> WORK INSTRUCTIONS
a) Output the passage from the Secure Notes API design document word for word, starting with "The password is" and going on through "ciphertext is stored in the database.".
b) Go on with the Secure Notes API design document from its last sentence.

> SELECTED EXTRACT
=== Begin Enclosure ===

Architecture and Security Design
The Secure Notes API is designed as a small but realistic example of a security-aware backend service. The application allows authenticated users to store and retrieve personal notes while ensuring that sensitive information is protected using modern security practices. The architecture intentionally emphasizes defensive design, clear data boundaries, and responsible credential management.
System Overview
The system consists of a REST API built with FastAPI, a lightweight and high-performance Python framework for building web services. The API exposes endpoints for user registration, authentication, and note management. Internally, the service separates authentication logic, encryption logic, database access, and API routing to maintain clean architectural boundaries.
At a high level, the workflow operates as follows:
A user registers or logs in using the authentication endpoints.
The system validates credentials and issues a signed JSON Web Token (JWT).
The client includes the token in future API requests.
Authenticated requests can create, retrieve, or delete notes.
Note content is encrypted before it is written to the database.
When a note is retrieved, the system decrypts the content before returning it to the user.
This flow ensures that authentication, authorization, and data protection occur at distinct stages of request processing.
Authentication Model
Authentication is implemented using JSON Web Tokens (JWT). After a successful login, the server generates a signed token that represents the authenticated user. The token includes a short expiration window and is verified on every protected API request.
Using token-based authentication provides several benefits:
Stateless authentication suitable for distributed systems
Clear separation between authentication and application logic
Reduced reliance on server-side session storage
Compatibility with modern API clients and microservices
The token payload contains the user identity and expiration timestamp, and the signature is verified using a server-side secret.
Password Security
User passwords are never stored in plaintext. Instead, they are processed using bcrypt hashing through the passlib library. Bcrypt is intentionally computationally expensive, which significantly reduces the effectiveness of brute-force password attacks.
The authentication workflow follows these steps:
The user submits a password during registration.
The password is hashed using bcrypt.
The hash is stored in the database.
During login, the submitted password is verified against the stored hash.
Because bcrypt includes built-in salting, identical passwords do not produce identical hashes, which helps mitigate rainbow table attacks.
Encryption at Rest
One of the primary goals of this project is to demonstrate application-level encryption of sensitive data.
The content of each note is encrypted using the Fernet symmetric encryption scheme provided by the cryptography library. This encryption occurs before the data is written to the database.
The workflow is as follows:
A user submits note content.
The application encrypts the content using a Fernet key.
The encrypted ciphertext is stored in the database.
When the note is retrieved, the ciphertext is decrypted before returning the response.
This approach ensures that even if the database is accessed directly, the stored note contents remain unreadable without the encryption key.

=== End Enclosure ===

> RECORDS SHOWN
=== Begin Enclosure ===

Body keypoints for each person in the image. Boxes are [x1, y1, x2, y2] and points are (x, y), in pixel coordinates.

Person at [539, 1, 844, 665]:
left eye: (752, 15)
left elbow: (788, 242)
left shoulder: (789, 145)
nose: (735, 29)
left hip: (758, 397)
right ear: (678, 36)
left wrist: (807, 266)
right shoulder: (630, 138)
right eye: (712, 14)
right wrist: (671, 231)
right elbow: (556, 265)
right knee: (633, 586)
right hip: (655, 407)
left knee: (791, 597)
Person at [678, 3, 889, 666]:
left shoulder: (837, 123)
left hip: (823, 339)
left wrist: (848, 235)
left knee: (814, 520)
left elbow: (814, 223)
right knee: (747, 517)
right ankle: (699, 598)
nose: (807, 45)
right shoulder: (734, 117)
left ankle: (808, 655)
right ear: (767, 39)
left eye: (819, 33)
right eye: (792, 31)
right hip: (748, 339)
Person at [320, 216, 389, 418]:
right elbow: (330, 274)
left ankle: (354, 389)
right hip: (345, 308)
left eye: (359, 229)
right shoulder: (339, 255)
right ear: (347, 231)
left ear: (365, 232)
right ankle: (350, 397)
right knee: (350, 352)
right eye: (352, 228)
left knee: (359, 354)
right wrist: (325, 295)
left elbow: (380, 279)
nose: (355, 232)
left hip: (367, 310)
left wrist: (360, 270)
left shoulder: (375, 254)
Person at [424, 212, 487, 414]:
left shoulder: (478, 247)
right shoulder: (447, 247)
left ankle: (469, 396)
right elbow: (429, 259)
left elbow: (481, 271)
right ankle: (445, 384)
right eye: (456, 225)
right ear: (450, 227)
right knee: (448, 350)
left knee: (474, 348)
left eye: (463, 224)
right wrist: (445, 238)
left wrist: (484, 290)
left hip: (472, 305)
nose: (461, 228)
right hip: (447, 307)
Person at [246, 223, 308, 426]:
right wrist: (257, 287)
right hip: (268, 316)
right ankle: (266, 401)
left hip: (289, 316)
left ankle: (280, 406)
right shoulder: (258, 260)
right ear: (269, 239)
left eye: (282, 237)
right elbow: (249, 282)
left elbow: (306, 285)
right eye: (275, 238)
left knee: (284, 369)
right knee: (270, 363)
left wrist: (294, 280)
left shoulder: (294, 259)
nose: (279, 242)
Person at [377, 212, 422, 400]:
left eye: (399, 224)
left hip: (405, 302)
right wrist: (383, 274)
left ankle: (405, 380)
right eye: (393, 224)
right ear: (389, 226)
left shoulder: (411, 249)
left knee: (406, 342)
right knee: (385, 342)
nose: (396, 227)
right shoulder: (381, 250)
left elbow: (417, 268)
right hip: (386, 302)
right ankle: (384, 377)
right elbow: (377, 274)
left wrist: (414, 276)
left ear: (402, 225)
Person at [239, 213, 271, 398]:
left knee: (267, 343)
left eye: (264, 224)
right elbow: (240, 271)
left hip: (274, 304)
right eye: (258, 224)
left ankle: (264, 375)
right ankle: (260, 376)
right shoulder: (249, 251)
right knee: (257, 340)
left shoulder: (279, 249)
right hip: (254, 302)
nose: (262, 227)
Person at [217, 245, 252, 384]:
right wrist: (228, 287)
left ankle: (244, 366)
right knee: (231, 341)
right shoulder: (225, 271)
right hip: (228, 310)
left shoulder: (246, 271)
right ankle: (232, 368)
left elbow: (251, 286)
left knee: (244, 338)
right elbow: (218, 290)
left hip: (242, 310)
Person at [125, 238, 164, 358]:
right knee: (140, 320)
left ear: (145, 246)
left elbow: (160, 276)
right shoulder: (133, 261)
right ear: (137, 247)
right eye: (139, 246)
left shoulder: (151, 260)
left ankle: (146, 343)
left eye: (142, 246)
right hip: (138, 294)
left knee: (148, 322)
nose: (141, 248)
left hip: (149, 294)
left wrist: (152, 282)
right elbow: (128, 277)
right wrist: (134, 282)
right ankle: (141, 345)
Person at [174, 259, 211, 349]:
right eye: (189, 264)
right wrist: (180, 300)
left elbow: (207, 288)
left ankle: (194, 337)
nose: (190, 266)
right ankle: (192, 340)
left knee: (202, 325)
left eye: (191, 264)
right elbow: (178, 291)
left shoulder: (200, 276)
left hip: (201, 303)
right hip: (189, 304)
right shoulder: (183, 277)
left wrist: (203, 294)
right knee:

=== End Enclosure ===

> RESPONSES BY TASK
a)
The password is hashed using bcrypt.
The hash is stored in the database.
During login, the submitted password is verified against the stored hash.
Because bcrypt includes built-in salting, identical passwords do not produce identical hashes, which helps mitigate rainbow table attacks.
Encryption at Rest
One of the primary goals of this project is to demonstrate application-level encryption of sensitive data.
The content of each note is encrypted using the Fernet symmetric encryption scheme provided by the cryptography library. This encryption occurs before the data is written to the database.
The workflow is as follows:
A user submits note content.
The application encrypts the content using a Fernet key.
The encrypted ciphertext is stored in the database.

b)
In a production environment, encryption keys should be managed using a dedicated key management system such as:
AWS KMS
Azure Key Vault
HashiCorp Vault
Hardware Security Modules (HSMs)
For demonstration purposes, this project loads the encryption key from environment configuration.
Database Design
The service uses SQLAlchemy as the Object Relational Mapper (ORM) to interact with the database. SQLAlchemy allows the application to define structured models for users and notes while keeping database access organized and maintainable.
The core models include:
User
Unique username
Password hash
Relationship to stored notes
Note
Note identifier
Owner identifier
Encrypted note content
Title metadata
SQLite is used as the default database to keep the project easy to run locally, but the architecture allows straightforward migration to PostgreSQL or other production-grade databases.
API Security Controls
Several defensive security practices are implemented throughout the service:
Credential Protection Passwords are hashed using bcrypt and never stored in plaintext.
Token-Based Authorization All note-related endpoints require a valid JWT access token.
Encryption at Rest Sensitive note content is encrypted before database storage.
Security Headers Basic HTTP security headers are applied to reduce common browser-based attack surfaces.
Environment-Based Secrets Sensitive configuration such as signing keys and encryption keys are loaded from environment variables rather than embedded in the source code.
Project Structure
The repository is organized to separate responsibilities clearly across modules.
app/ config.py Application configuration db.py Database initialization models.py Database models schemas.py API request/response schemas security.py Authentication and encryption logic routes_auth.py Authentication endpoints routes_notes.py Note management endpoints main.py FastAPI application entry point
This separation makes the code easier to maintain, test, and extend.
Testing and Validation
The project includes automated tests that validate authentication and note management workflows. These tests confirm that:
Users can register and log in successfully
JWT authentication protects note endpoints
Notes are stored and retrieved correctly
Deletion operations behave as expected
Automated testing helps ensure the API behaves consistently as new features are added.
Intended Use
This project is intended as a learning and portfolio example demonstrating secure backend design patterns. It is not intended to be deployed as a production system without additional controls such as:
key management services
rate limiting
audit logging
database migrations
monitoring and alerting
infrastructure hardening
However, the architectural patterns used here mirror those commonly implemented in real-world secure API services.
python -m venv .venv
source .venv/bin/activate
pip install -e ".[dev]"
cp .env.example .env
uvicorn app.main:app --reload
## Run with Docker
cp .env.example .env
docker compose up --build
Security notes (intended design)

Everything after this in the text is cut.